For nearly 50 years, whether in times of peace or war, the mission of the USS Midway (CV-41) was to successfully launch and recover its aircraft. Most of the attention, understandably so, was focused on the aviators and flight deck crews. But quietly lurking in the bowels of the carrier was a band of sailors who kept the carrier steaming and its aircraft flying.

“New exhibits give us a chance to tell more of the Midway and aircraft carrier story using the latest exhibit technology and design methods to better educate, entertain and inspire our guests.”

That said, even when the ship opened as a museum, the 30 restored military planes and many of the below-deck displays kept visitors concentrating on all that is naval aviation. Coming in 2024, however, Midway will be creating a new exhibit that will highlight the critical importance of the carrier’s unsung heroes – the engineers.

“As a former surface warfare officer as well as a ship engineer, it’s a great story we should share with our guests about this hard working and dedicated group of sailors,” said Len Santiago, Midway’s chief engineer who retired from the Navy after a 23-year career. “We are currently clearing the spaces below the hangar deck to be a clean slate for our exhibit team to provide the Midway magic in the creation of this new experience.”

An engineering exhibit has actually been on the books for several years, and was working its way to fruition until COVID stuck it back on the shelf. As the museum slowly emerged from the pandemic cloud, this new display was resurrected.

“The museum has desired to have an exhibit to tell the story of the engineering department and the importance of steam-to-ship operations since the opening of the museum,” said Mark Berlin, Midway’s director of operations who also oversees the museum’s exhibits team. “After our economic recovery from the pandemic, we were able to get back to the project. I’m happy to get the opportunity to once again approach this project.”
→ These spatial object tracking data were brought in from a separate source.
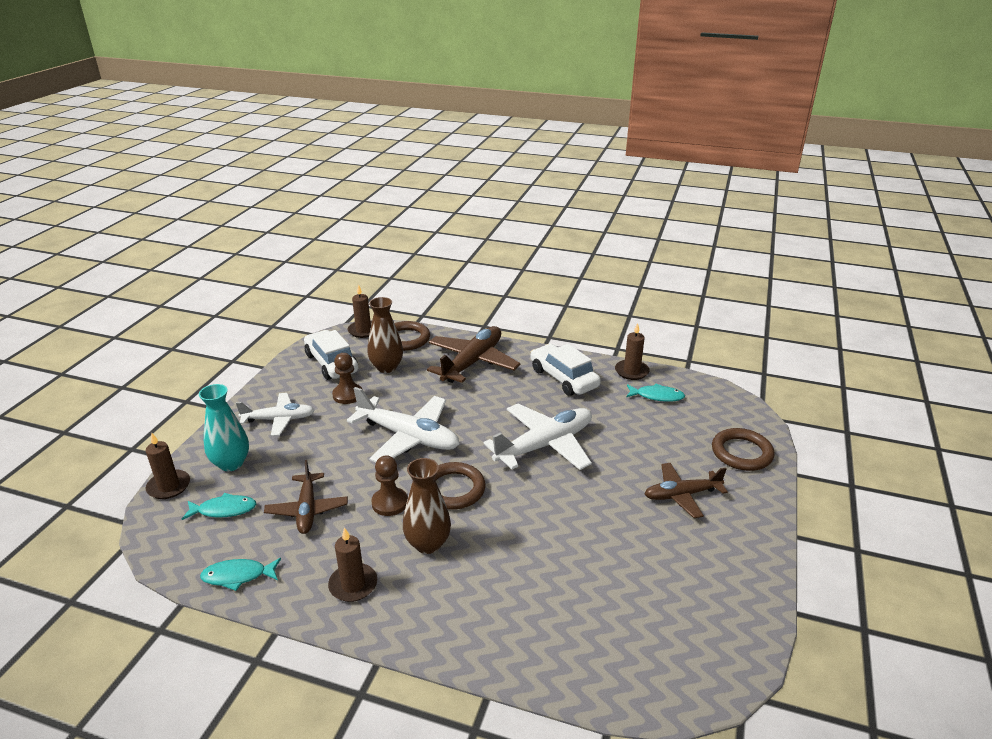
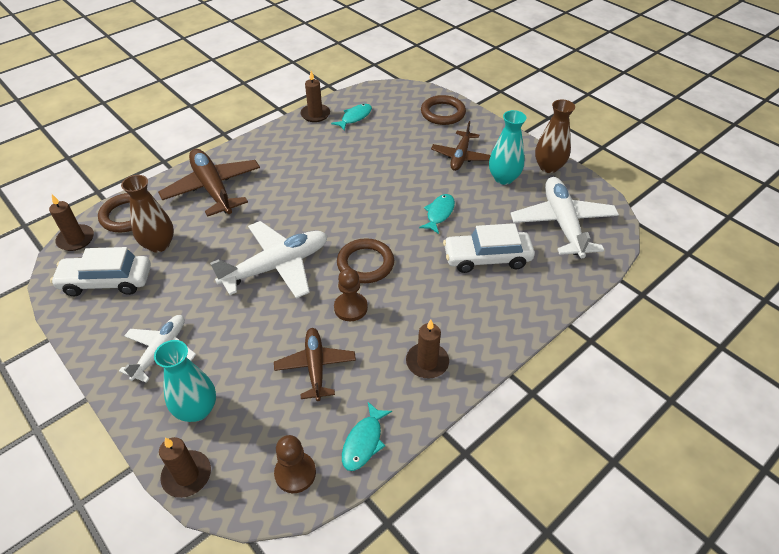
camera: 60 degrees left, 15 degrees up
turquoise fish [182,493,256,520] -> turquoise fish moved to [419,194,455,234]
brown plane [264,460,348,534] -> brown plane turned 120 degrees counterclockwise [274,328,356,401]
brown pawn [332,353,363,404] -> brown pawn moved to [274,435,316,493]
brown vase [403,458,451,554] -> brown vase moved to [535,99,575,173]
white plane [484,404,592,470] -> white plane moved to [510,177,619,258]
white car [530,344,601,396] -> white car moved to [443,223,535,273]
none -> turquoise vase [489,110,526,185]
Working with a renowned exhibit development firm, the exhibit will be more interactive and immersive than anything that has been produced in the past. The Battle of Midway theater and its adjacent exhibit elements was the museum’s last major exhibit which opened in 2015.

“New exhibits give us a chance to tell more of the Midway and aircraft carrier story using the latest exhibit technology and design methods to better educate, entertain and inspire our guests,” said Mark, who joined the Midway team in 2006. “We will rely on internal subject matter experts to provide the information and stories about life in engineering and look forward to working with the exhibit firm to develop a meaningful and impactful experience. It’s very exciting.”